• Reggio Calabria – Dissesto idrogeologico bomba ad orologeria, 30.000 case condonate. Il reportage di Sky

    La frana che ha colpito il comune di Casamicciola, a Ischia, nella notte tra il 25 e il 26 novembre, ha riportato al centro del dibattito il tema dell’abusivismo edilizio e del dissesto idrogeologico. Un problema che va oltre la Campania e che investe altre regioni, come ad esempio la Calabria. Nel reportage di Sky TG24  (GUARDA QUI)“Sull’orlo della frana”, Giorgia De Benetti – in viaggio tra Reggio Calabria e Catanzaro – racconta un territorio fragile, soggetto a frane e alluvioni, dove il rischio è aggravato da costruzioni illegali in luoghi poco sicuri. Montagne e corsi d’acqua, visibili e sommersi, scivolano verso il mare alternandosi a paesi appesi ai versanti delle alture. Nei letti verdi dei fiumi riposano anche alcuni rifiuti, come ad esempio gli elettrodomestici.

     

    Molte le richieste di condono in attesa di risposta, in una regione dove si parla anche di erosione costiera e commissariamenti. Nell’unico rapporto scientifico esistente, risalente ormai al lontano 2001, si mette nero su bianco che gran parte del territorio è a rischio idrogeologico. Geologi, associazioni ambientaliste e amministratori locali chiedono aiuto e avvertono: “Ci sono stati guai. Altri potrebbero arrivare”.

    A Reggio Calabria “su 180mila abitanti ci sono 30mila richieste di condono”

    “Ogni Comune di questa Regione ha almeno un pezzettino del proprio territorio che è a elevato rischio frana o rischio idraulico”, spiega il geologo Alfonso Aliperta. “Il rischio idrogeologico è altissimo”, gli fa eco Luigi Sabatini, ingegnere. Anche perché, “chiaramente, nel momento in cui si costruisce in maniera abusiva”, gli immobili non sono sottoposti “ad alcuna forma di verifica”. A Reggio Calabria, su una popolazione di circa 180mila abitanti, ci sono “una trentina di migliaia di richieste di condono”, dice Aliperta, secondo cui “servirebbero interventi di manutenzione del territorio, oltre ad avere il coraggio di delocalizzare, nei casi più critici”. Nella fiumara di Valanidi sono state costruite strade e abitazioni abusive. Qui, fa notare Aliperta, “alcune abitazioni ricadono proprio nel greto del corso d’acqua”. La presenza dell’uomo nella fiumara è chiara: lo si vede dall’immondizia che si incontra percorrendola.
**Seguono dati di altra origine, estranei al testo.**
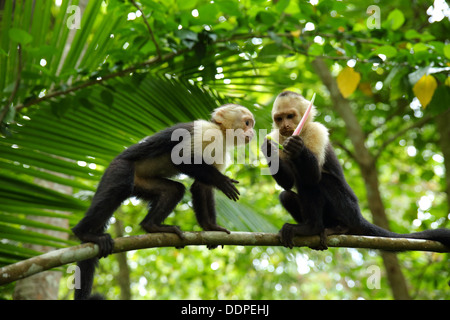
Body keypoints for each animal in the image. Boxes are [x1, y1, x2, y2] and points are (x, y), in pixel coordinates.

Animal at [74, 104, 256, 298]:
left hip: (140, 182)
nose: (252, 132)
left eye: (252, 124)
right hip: (119, 167)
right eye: (247, 123)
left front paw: (210, 227)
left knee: (174, 190)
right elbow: (183, 158)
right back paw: (84, 233)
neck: (221, 133)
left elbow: (201, 187)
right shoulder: (205, 131)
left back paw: (152, 226)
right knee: (120, 187)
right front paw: (222, 182)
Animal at [260, 90, 450, 250]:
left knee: (319, 181)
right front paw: (267, 148)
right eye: (279, 118)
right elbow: (288, 182)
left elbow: (312, 177)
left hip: (347, 208)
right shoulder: (278, 136)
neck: (301, 130)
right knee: (286, 195)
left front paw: (297, 148)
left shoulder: (316, 131)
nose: (285, 126)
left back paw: (314, 227)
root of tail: (358, 216)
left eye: (290, 116)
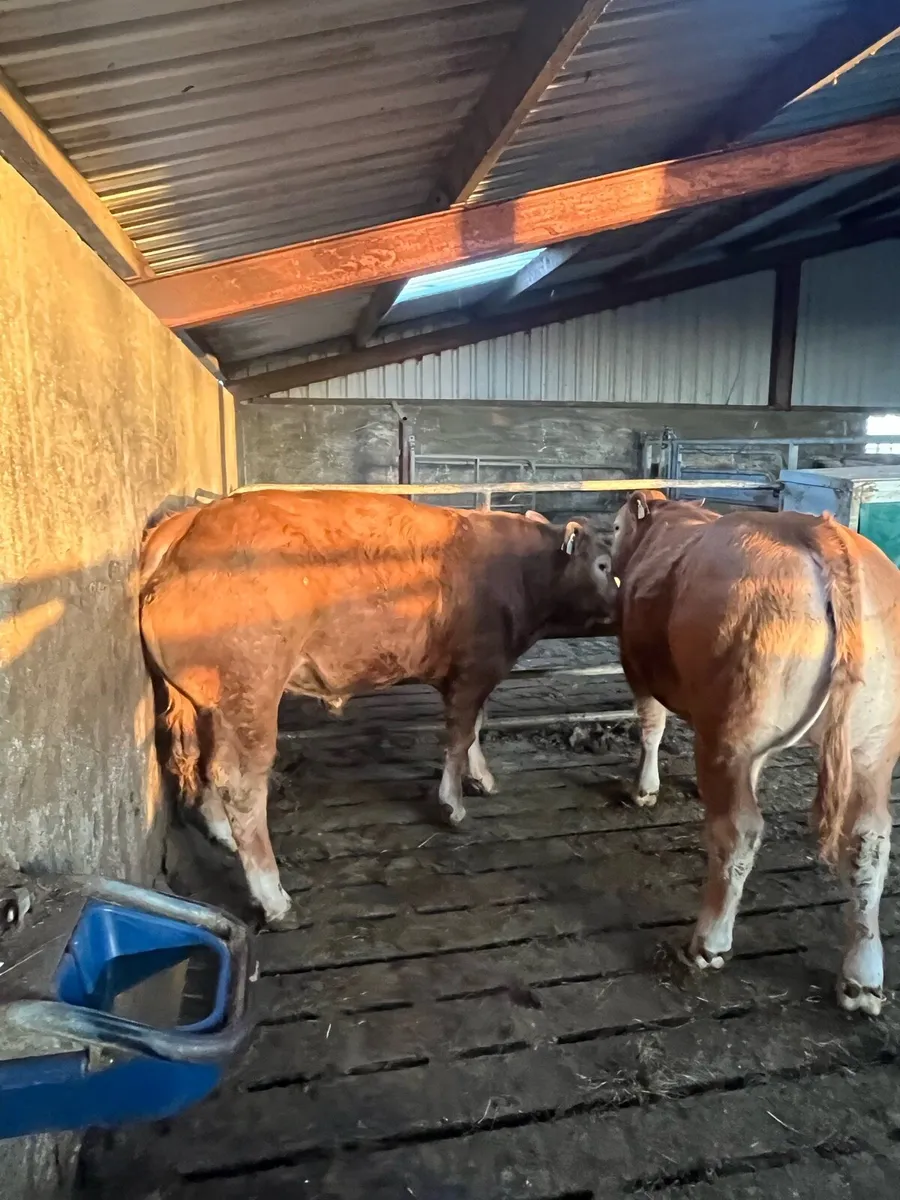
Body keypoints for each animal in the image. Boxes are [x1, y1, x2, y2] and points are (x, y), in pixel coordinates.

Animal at [140, 488, 618, 929]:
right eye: (603, 565)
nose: (621, 606)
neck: (520, 573)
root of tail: (188, 522)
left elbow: (476, 727)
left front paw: (481, 778)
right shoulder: (474, 668)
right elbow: (461, 732)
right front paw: (453, 804)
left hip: (207, 702)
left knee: (205, 762)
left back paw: (221, 833)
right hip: (251, 689)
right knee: (240, 783)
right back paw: (273, 897)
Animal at [611, 489, 900, 1015]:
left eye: (617, 528)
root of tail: (823, 532)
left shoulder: (638, 669)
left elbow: (651, 726)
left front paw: (645, 789)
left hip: (736, 731)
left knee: (739, 831)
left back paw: (708, 942)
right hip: (873, 746)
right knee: (869, 844)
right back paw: (862, 977)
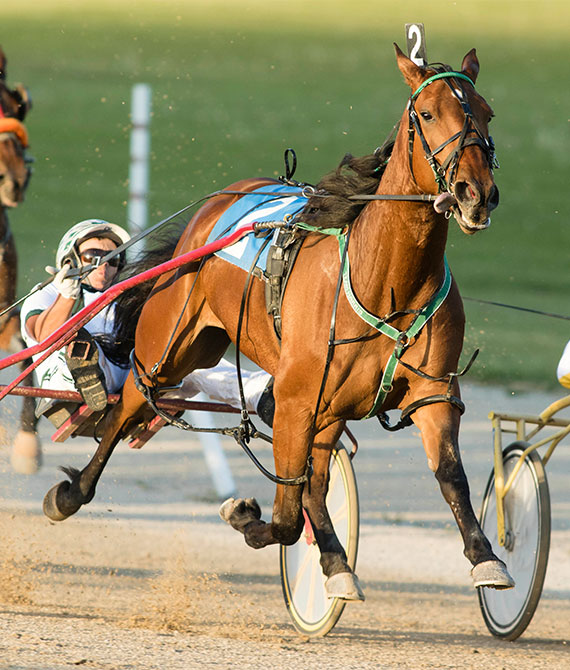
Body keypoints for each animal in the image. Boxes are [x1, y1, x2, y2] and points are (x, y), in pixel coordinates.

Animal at [46, 46, 512, 600]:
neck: (385, 280)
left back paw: (334, 560)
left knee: (315, 479)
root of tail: (221, 201)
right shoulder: (296, 399)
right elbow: (287, 515)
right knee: (130, 403)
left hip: (318, 404)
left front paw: (485, 557)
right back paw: (71, 492)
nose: (475, 193)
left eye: (486, 113)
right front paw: (245, 515)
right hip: (173, 346)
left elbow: (448, 475)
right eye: (427, 113)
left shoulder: (430, 391)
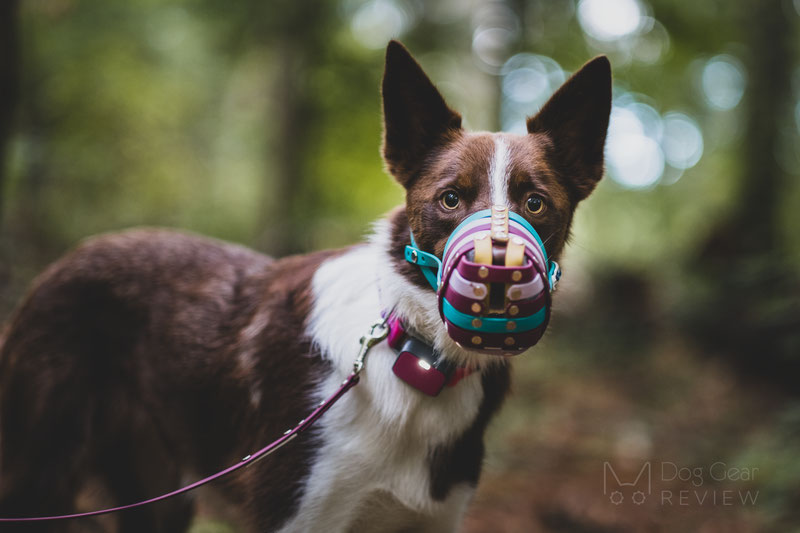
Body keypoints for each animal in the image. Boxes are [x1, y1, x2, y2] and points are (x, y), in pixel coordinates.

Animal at [0, 41, 608, 532]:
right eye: (450, 199)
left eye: (535, 204)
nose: (498, 274)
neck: (415, 358)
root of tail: (69, 257)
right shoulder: (300, 511)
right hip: (43, 473)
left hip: (157, 495)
    Gimigliano e la lotta per un nuovo ponte

    A Gimigliano si è ricostruito tutto il piano viario poco tempo fa, ma “in meno di tre anni e mezzo si sono di nuovo verificati dissesti. La strada continua ad abbassarsi. Il ponte che attraversa il fiume – dice Vincenzo Lavarone, ingegnere responsabile area comune di Gimigliano – è in gravi condizioni. È oggetto di progettazione e di finanziamento. C’è stata una frana nel 2011, quindi è stato per alcuni anni chiuso e consolidato. Adesso è riaperto con una sola corsia e limitazioni di traffico: i mezzi pesanti non possono passare. Ma vi sono problemi per esempio anche per i Vigili del fuoco”. Il rischio è che il ponte “possa cadere”. Nonostante i tavoli tecnici aperti in Prefettura per chiedere un intervento serio, dice la sindaca Moschella, Gimigliano ancora lotta per “avere questo ponte nuovo”.